RECORDS TO USE:
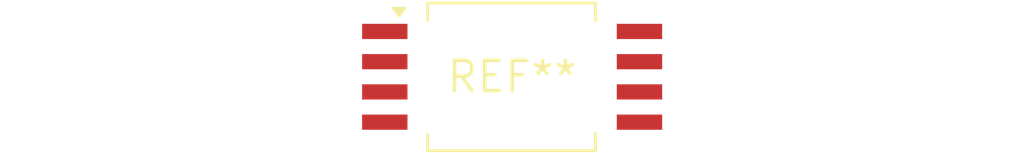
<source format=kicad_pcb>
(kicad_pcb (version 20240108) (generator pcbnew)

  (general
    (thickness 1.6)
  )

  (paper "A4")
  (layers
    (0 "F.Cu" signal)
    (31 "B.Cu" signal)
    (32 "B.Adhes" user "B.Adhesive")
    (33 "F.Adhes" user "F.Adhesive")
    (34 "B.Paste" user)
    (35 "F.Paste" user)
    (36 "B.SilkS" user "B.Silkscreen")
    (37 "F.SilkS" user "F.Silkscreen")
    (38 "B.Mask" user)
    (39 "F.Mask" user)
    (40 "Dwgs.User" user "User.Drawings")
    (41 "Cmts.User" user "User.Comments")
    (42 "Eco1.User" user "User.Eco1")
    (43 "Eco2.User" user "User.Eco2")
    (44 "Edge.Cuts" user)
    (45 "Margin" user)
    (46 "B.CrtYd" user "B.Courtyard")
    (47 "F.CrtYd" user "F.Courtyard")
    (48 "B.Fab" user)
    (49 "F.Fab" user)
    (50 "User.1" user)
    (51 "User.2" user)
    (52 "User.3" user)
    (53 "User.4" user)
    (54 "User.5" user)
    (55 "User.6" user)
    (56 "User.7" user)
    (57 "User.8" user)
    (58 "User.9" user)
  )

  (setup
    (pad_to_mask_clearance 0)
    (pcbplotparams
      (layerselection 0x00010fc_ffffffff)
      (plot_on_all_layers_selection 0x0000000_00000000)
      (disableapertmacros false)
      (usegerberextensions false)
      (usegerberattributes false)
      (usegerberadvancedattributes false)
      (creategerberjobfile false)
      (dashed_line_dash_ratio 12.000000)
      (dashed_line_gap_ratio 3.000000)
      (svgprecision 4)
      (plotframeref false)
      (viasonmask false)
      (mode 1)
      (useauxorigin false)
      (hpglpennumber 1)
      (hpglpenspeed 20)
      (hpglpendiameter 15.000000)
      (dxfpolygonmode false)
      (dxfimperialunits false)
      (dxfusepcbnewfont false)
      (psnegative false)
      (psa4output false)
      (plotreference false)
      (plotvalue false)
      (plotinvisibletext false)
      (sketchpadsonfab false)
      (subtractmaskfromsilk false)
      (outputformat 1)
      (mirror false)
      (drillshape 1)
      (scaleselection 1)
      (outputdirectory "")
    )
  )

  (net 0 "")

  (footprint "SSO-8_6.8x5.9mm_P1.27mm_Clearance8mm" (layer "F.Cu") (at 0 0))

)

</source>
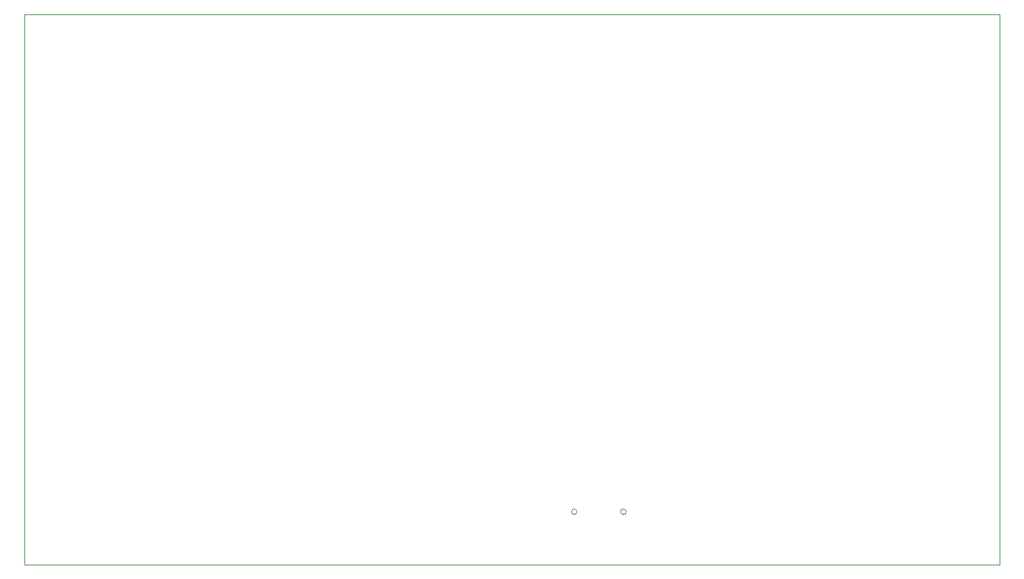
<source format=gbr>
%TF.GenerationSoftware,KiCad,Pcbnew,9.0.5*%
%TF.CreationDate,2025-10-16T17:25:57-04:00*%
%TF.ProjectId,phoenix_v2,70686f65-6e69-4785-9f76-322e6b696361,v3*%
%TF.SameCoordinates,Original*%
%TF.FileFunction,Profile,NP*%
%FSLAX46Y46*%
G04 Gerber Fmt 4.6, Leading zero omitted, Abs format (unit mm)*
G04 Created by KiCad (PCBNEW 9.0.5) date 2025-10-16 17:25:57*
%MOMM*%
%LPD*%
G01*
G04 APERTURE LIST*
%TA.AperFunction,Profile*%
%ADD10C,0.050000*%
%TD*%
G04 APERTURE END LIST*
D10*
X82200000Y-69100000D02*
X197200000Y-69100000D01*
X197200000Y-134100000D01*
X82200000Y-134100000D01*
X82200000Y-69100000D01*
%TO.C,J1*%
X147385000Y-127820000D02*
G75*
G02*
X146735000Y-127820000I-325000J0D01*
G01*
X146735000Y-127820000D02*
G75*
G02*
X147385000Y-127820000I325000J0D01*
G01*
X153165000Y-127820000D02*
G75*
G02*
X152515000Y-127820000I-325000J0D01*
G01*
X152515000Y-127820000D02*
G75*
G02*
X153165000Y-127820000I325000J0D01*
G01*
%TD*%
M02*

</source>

WHAT IS EXPECTED: Copy each line of the records precisely and drop any images they hold.

EXPECTED ANSWER:
<source format=kicad_pcb>
(kicad_pcb (version 20240108) (generator pcbnew)

  (general
    (thickness 1.6)
  )

  (paper "A4")
  (layers
    (0 "F.Cu" signal)
    (31 "B.Cu" signal)
    (32 "B.Adhes" user "B.Adhesive")
    (33 "F.Adhes" user "F.Adhesive")
    (34 "B.Paste" user)
    (35 "F.Paste" user)
    (36 "B.SilkS" user "B.Silkscreen")
    (37 "F.SilkS" user "F.Silkscreen")
    (38 "B.Mask" user)
    (39 "F.Mask" user)
    (40 "Dwgs.User" user "User.Drawings")
    (41 "Cmts.User" user "User.Comments")
    (42 "Eco1.User" user "User.Eco1")
    (43 "Eco2.User" user "User.Eco2")
    (44 "Edge.Cuts" user)
    (45 "Margin" user)
    (46 "B.CrtYd" user "B.Courtyard")
    (47 "F.CrtYd" user "F.Courtyard")
    (48 "B.Fab" user)
    (49 "F.Fab" user)
    (50 "User.1" user)
    (51 "User.2" user)
    (52 "User.3" user)
    (53 "User.4" user)
    (54 "User.5" user)
    (55 "User.6" user)
    (56 "User.7" user)
    (57 "User.8" user)
    (58 "User.9" user)
  )

  (setup
    (pad_to_mask_clearance 0)
    (pcbplotparams
      (layerselection 0x00010fc_ffffffff)
      (plot_on_all_layers_selection 0x0000000_00000000)
      (disableapertmacros false)
      (usegerberextensions false)
      (usegerberattributes false)
      (usegerberadvancedattributes false)
      (creategerberjobfile false)
      (dashed_line_dash_ratio 12.000000)
      (dashed_line_gap_ratio 3.000000)
      (svgprecision 4)
      (plotframeref false)
      (viasonmask false)
      (mode 1)
      (useauxorigin false)
      (hpglpennumber 1)
      (hpglpenspeed 20)
      (hpglpendiameter 15.000000)
      (dxfpolygonmode false)
      (dxfimperialunits false)
      (dxfusepcbnewfont false)
      (psnegative false)
      (psa4output false)
      (plotreference false)
      (plotvalue false)
      (plotinvisibletext false)
      (sketchpadsonfab false)
      (subtractmaskfromsilk false)
      (outputformat 1)
      (mirror false)
      (drillshape 1)
      (scaleselection 1)
      (outputdirectory "")
    )
  )

  (net 0 "")

  (footprint "SSO-8_6.8x5.9mm_P1.27mm_Clearance8mm" (layer "F.Cu") (at 0 0))

)

</source>
<source format=gbr>
%TF.GenerationSoftware,KiCad,Pcbnew,9.0.5*%
%TF.CreationDate,2025-10-16T17:25:57-04:00*%
%TF.ProjectId,phoenix_v2,70686f65-6e69-4785-9f76-322e6b696361,v3*%
%TF.SameCoordinates,Original*%
%TF.FileFunction,Profile,NP*%
%FSLAX46Y46*%
G04 Gerber Fmt 4.6, Leading zero omitted, Abs format (unit mm)*
G04 Created by KiCad (PCBNEW 9.0.5) date 2025-10-16 17:25:57*
%MOMM*%
%LPD*%
G01*
G04 APERTURE LIST*
%TA.AperFunction,Profile*%
%ADD10C,0.050000*%
%TD*%
G04 APERTURE END LIST*
D10*
X82200000Y-69100000D02*
X197200000Y-69100000D01*
X197200000Y-134100000D01*
X82200000Y-134100000D01*
X82200000Y-69100000D01*
%TO.C,J1*%
X147385000Y-127820000D02*
G75*
G02*
X146735000Y-127820000I-325000J0D01*
G01*
X146735000Y-127820000D02*
G75*
G02*
X147385000Y-127820000I325000J0D01*
G01*
X153165000Y-127820000D02*
G75*
G02*
X152515000Y-127820000I-325000J0D01*
G01*
X152515000Y-127820000D02*
G75*
G02*
X153165000Y-127820000I325000J0D01*
G01*
%TD*%
M02*

</source>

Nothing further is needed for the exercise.